## Selected text
Hersey set out to tell actual stories. He found a Jesuit missionary who survived the explosion, and through him was able to connect to five other survivors. The survivors described some of the gruesome effects of the bomb: eyeballs melted onto cheek; shadows etched on walls; skin that slipped off like a glove. Some scenes, such as when fatigued survivors ate pumpkins and potatoes that were roasted in the ground by the blast, are triumphant and heartbreaking in only the way this new frontier of cataclysm could be. New Yorker editor Wallace Shawn believed this article was a chance to wake people up about the implications of this weapon — one which we must understand if we are going to consider using it.
Hersey’s language was meticulously understated, allowing the reader to reckon with the facts on her own. Scientists, including one who worked on the Manhattan project, wept and felt guilty about what his creation was capable of. No one had an excuse to be ambivalent about the tool that helped end the war.
To this day, “Hiroshima” is a touchstone of journalism. The way John Hersey balanced emotion and objectivity, moral urgency and fact, proves an exemplary method for any journalist to adopt. "Hiroshima" is a work that deals with history, war, suffering, recovery, duty, empathy, and countless matters that will keep it, for generations to come, from being “old news."

## Exercise data
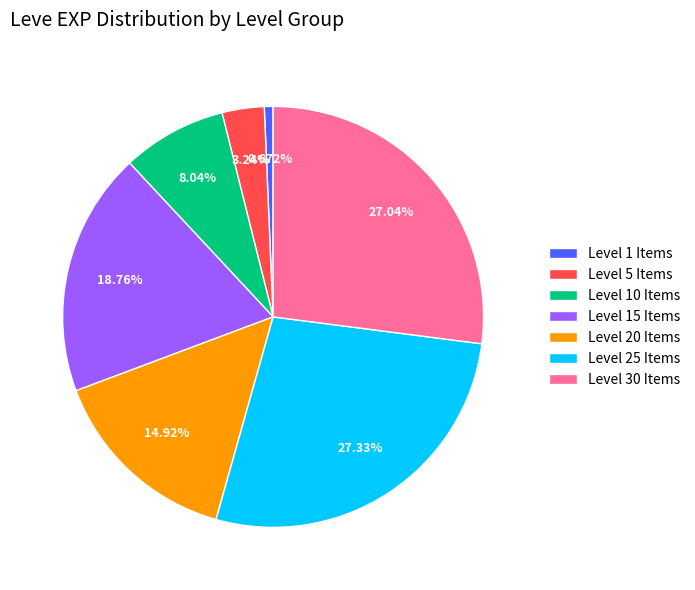

Count the number of slices in the pie.

7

## Instruction
In the passage on John Hersey's "Hiroshima," who was the survivor through whom Hersey connected to five other survivors?

## Response
A Jesuit missionary who survived the explosion.